Take, again, the question of Afforestation. The Report of the Royal Commission, issued on January 15, 1909, is a most important paper in many ways. Of special interest are the references made by the Commissioners to the responsibility of blood-sports for much of the bad condition of our woodlands.
“Considerations of sport have played an important part in determining the method of management of our woods. Clean boles, with high-pitched crowns, the exclusion of the sun’s rays, and ground destitute of grass, weeds, and bushes, are not conditions favourable to either ground or winged game. On the contrary, trees that are semi-isolated, and with low-reaching branches, and a wood that is full of bracken, brambles, and similar undergrowth, present conditions much more attractive to the sportsman, and it is these conditions that many landowners have arranged to secure. Ground game, too, has been the cause of immense destruction amongst the young trees, and thus it has, in a measure, directly brought about that condition of under-stocking which is so inimical to the growth of good timber and to the successful results of forestry. Nor is it possible in the presence of even a moderate head of ground game to secure natural regeneration of woodlands, the young seedling trees being nibbled over almost as soon as they appear above ground. So intimate is the association in the United Kingdom between sport and forestry that even on an estate that is considered to possess some of the best-managed woods in England, the sylvicultural details have to be accommodated to the hunting and shooting, and trees must be taken down in different places to make cover for foxes, and so on.”
If, then, the land of our country, instead of lying almost idle or in permanent pasture interspersed with parks and copses as cover for game, or left desolate as moor and deer forest, were covered with the small farms of prosperous peasants, like Belgium or Denmark, and the more rugged and uncultivable districts turned into national forests giving regular and healthy employment to large numbers of men, would not far better results be obtained, even from the purely economic point of view?

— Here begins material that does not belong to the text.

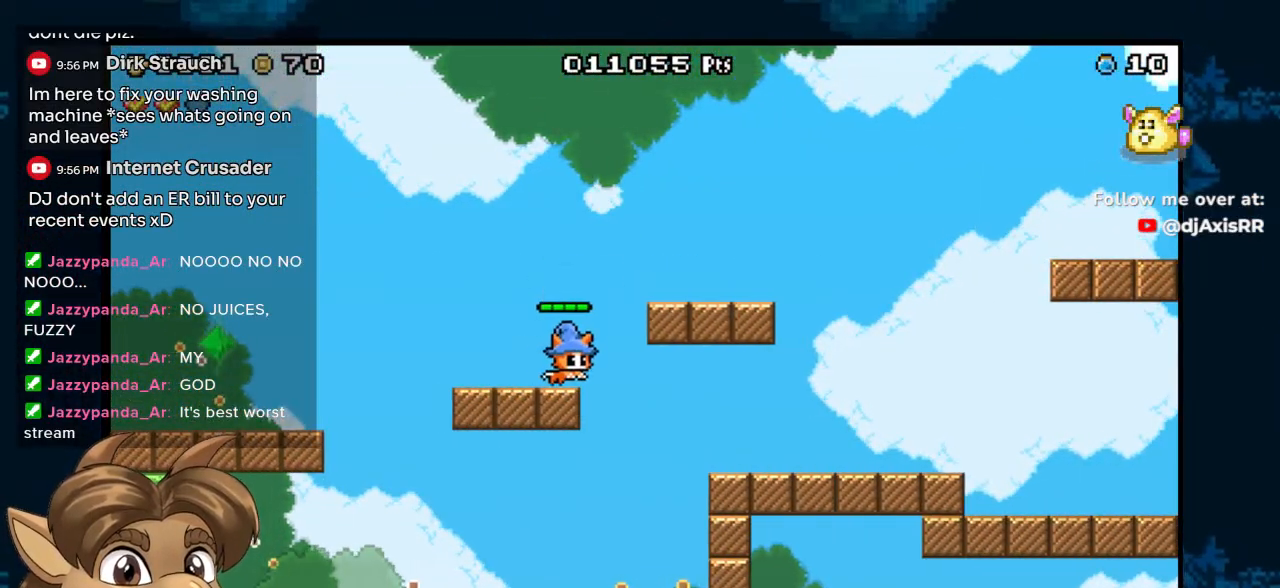
{"dt_ms": 500, "buttons": ["DPAD_RIGHT"], "left_stick": "center", "right_stick": "center", "events": [[267, "B", "up"]]}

Now we have a few gamekeepers and beaters, a few grooms, jockeys, stablemen, and horse-dealers, and other dependents of the sportsmen, and a few farmers, breeding horses and growing fodder for them, while the labourers are turned out of their native village for want of work and house-room, and drift into the already overcrowded and hideous towns which daily absorb more and more of the country, or are even forced to leave their native land altogether and seek a livelihood in lands beyond the sea, free, as yet, from the blessings of sport; then we should have some millions of free men earning an honest living in healthful surroundings, and producing a thousandfold more wealth for themselves than is distributed by the aristocrats and plutocrats, who, according to the protagonist of the Sporting League, so fully “carry out the principles of Communism.”